Baby food plan for babies

About half a year after birth, your baby is ready for the first supplement. Breastfeeding alone can not provide the child with enough nutrients. Our Beikost Plan gives you an overview of how your baby's diet changes between the ages of five and ten. The Beikost plan begins with the transition from breastfeeding to Beikost and ends with the transition from complementary food to family food.

Beikost from the fifth month

From the fifth month of life her baby is no longer allowed to get only milk, but also the first complementary food. However, always remember that every child develops differently - some babies are ready for the first porridge a little later. However, if you notice major deviations from the norm, you should discuss this with the responsible pediatrician.

When introducing complementary foods, bear in mind that your baby has been used to liquid foods only - the slightly stronger pulp is a whole new experience for it. That's why you should only exchange the nursing meals gradually for bread meal. So your baby can slowly get used to the new food. Also, introduce new foods slowly - there should not be more than one new food per week.

The first bread meal

When you start introducing complementary foods, you should first replace midday breastfeeding with a bread meal. Start with a pure vegetable porridge, which you give your child to try in small quantities. The porridge should be as liquid and finely pureed as possible. If the porridge is too firm, you can dilute it with a little water or fruit juice.

Well suited are sweet vegetables such as carrots or parsnips. But other varieties are also recommended - try out what your baby tastes best. Only spinach and fennel should be avoided for now, as they contain a lot of nitrate. They should only be used if the porridge is additionally prepared with potatoes (and meat).

In the first few attempts, the porridge meal will probably not fill you up. Therefore breastfeed your child additionally or feed it with the bottle. However, be sure to increase the amount of slurry slightly from day to day until your child eats a whole porridge meal.

Add potatoes and meat

As soon as the baby eats his vegetable porridge without any problems, you can mix the porridge with potatoes and meat a little later. Babies up to six months can get about 20 grams of meat per day, babies up to twelve months 30 grams. It is also important that the porridge contains enough fat. That's why you should always add some vegetable oil to self-cooked porridge. For example, rapeseed oil is well suited.

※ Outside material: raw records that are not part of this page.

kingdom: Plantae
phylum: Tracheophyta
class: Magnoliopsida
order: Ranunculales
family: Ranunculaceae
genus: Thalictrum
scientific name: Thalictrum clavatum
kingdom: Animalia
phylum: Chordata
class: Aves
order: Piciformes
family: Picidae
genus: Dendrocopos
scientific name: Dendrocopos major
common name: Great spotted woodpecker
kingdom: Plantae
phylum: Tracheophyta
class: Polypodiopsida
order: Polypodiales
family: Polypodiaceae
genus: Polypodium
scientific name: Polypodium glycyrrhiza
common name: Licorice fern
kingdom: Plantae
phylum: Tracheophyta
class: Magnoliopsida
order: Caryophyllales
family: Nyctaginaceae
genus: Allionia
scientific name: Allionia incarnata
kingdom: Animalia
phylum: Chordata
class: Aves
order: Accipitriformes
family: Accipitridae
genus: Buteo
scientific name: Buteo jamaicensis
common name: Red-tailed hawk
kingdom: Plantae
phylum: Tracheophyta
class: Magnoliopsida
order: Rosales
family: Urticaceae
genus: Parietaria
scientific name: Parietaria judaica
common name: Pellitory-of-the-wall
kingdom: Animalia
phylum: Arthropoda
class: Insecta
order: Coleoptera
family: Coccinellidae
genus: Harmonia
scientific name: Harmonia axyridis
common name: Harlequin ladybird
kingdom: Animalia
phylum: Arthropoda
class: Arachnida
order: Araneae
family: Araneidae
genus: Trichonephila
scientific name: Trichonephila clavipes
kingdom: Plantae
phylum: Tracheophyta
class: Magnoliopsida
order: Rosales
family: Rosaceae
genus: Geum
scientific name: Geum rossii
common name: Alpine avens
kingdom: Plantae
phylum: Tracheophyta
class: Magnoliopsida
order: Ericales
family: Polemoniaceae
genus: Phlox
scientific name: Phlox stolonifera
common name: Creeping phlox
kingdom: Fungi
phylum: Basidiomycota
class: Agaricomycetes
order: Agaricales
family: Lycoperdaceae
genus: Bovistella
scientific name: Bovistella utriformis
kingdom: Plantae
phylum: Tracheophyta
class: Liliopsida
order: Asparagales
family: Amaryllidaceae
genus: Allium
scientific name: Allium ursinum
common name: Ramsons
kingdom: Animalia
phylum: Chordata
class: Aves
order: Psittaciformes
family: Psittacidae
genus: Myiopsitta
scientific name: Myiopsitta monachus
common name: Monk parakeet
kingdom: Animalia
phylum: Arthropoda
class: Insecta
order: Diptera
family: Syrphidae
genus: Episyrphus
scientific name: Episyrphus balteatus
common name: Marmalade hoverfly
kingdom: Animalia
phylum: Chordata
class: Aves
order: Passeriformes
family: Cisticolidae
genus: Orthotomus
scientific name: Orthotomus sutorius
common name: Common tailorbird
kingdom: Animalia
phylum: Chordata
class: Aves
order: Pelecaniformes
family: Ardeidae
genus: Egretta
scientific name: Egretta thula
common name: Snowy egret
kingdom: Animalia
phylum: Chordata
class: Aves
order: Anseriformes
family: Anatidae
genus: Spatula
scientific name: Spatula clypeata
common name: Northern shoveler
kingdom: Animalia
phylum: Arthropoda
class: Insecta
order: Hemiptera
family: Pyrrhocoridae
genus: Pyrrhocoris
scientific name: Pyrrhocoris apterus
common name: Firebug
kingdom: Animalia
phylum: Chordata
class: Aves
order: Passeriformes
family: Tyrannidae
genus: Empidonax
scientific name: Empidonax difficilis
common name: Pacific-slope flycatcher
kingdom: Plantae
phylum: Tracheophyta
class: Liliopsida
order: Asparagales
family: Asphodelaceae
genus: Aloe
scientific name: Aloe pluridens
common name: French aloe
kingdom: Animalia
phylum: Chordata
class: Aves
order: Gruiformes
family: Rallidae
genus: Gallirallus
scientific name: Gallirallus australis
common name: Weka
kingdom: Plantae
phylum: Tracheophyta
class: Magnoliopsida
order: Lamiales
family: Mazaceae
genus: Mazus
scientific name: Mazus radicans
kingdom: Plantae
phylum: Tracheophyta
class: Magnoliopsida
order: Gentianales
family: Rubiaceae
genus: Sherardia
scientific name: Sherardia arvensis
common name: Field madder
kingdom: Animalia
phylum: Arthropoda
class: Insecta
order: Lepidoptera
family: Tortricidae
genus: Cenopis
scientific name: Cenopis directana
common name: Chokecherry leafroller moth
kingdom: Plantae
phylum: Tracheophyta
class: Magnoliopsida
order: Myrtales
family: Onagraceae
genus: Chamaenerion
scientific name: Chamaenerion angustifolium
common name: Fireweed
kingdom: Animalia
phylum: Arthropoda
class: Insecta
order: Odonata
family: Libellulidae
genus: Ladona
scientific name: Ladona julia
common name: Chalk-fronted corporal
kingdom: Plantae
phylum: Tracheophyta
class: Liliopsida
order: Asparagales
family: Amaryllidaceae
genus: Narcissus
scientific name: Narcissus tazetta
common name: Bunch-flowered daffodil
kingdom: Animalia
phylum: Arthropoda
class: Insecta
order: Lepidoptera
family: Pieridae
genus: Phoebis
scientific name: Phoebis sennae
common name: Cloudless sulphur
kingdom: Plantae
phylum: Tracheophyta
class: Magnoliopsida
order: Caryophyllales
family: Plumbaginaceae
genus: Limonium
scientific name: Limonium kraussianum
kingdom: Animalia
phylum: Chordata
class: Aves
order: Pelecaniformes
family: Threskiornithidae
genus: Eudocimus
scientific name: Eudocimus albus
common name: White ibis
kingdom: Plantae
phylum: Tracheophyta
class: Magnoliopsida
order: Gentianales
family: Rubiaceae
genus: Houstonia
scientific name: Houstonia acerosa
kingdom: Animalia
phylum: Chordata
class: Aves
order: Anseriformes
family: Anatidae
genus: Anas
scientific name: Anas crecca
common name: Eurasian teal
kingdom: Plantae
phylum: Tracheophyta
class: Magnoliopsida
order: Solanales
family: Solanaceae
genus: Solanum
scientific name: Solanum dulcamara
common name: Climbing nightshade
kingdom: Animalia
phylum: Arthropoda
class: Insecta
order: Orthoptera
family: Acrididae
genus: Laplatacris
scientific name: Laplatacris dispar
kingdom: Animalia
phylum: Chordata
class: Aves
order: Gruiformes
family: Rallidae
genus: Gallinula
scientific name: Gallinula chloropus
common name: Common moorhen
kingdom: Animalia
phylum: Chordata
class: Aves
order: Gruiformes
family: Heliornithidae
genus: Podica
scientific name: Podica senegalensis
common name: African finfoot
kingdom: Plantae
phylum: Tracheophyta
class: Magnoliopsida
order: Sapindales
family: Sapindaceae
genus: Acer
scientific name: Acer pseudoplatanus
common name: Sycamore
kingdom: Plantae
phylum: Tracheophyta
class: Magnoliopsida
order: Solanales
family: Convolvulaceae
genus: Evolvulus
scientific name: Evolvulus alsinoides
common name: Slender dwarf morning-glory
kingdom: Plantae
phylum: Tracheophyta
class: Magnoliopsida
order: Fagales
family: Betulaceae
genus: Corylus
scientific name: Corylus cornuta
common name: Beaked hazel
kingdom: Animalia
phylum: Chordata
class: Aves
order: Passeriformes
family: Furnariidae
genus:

Evening porridge: milk cereal porridge

The second porridge meal introduces the cereal porridge. This is offered to the baby between the sixth and eighth month initially as Mich cereal porridge, later as grain-fruit porridge. The cereal-fruit porridge is introduced about a month after the milk-cereal porridge. The milk-and-cereal porridge is usually used to replace the evening nursing meal, but the cereal-fruit porridge will make breastfeeding disappear in the afternoon.

A milk and cereal porridge can be prepared with mother's milk, still milk or whole milk. If the milk content is already in the prepackage, the porridge must only be mixed with water. Which cereal you use for the porridge is up to you. Oat is especially often used for the preparation of complementary foods.

Supplements: 5 to 7 months of age

This is how your child's diet might look between the ages of five and seven. Remember, however, that every child evolves differently.

  • Morning: mother's or baby's milk
  • At noon: vegetable porridge and milk; Vegetable mashed potatoes and milk; Vegetable potato meat porridge and water
  • Afternoon: mother's or baby's milk
  • Evening: mother's or baby's milk

Supplements: 6 to 8 months of age

This could be the nutrition of your child between the sixth and eighth month of life.

  • Morning: mother's or baby's milk
  • Lunch: vegetable-potato-meat-porridge and water
  • Afternoon: mother's or baby's milk
  • Evening: milk-cereal porridge and water

Supplements: 7th to 9th month of life

This is how your child's diet might look between the seventh and ninth months of life.

  • Morning: mother's or baby's milk
  • Lunch: vegetable-potato-meat-porridge and water
  • Afternoon: cereal-fruit porridge and water
  • Evening: whole milk cereal porridge and water

Introduce family food

From about the tenth month of life, in some children a little later, your baby can participate in the family meals. The four porridge meals will now be replaced by three larger meals and two smaller snacks in the morning and afternoon. As with the introduction of complementary foods, you can also proceed step by step in the case of family food, for example, replace only one meal at a time.

Get used to baby for firmer food

Your baby is now ready for firmer food - so the meals do not need to be pureed anymore, but it is enough if the food is crushed. As the food gets more and more firm, your baby needs more fluids. Therefore, give your child enough water or tea to drink.

What is the family diet now? In the morning, for example, you can give your child a cup of milk with some bread. At lunchtime, depending on what's on your menu, you can get some soft vegetables and mashed potatoes. In the evening, as in the morning, milk and bread are also available with some fruit. You can offer bread, fruits, vegetables or cereal flakes to your child before and in the afternoon.


  • Avoid salt and spicy seasoning.
  • Do not use flatulent, greasy or hard-to-digest foods.
  • Hard objects such as nuts are not suitable for small children as they may enter the trachea if ingested.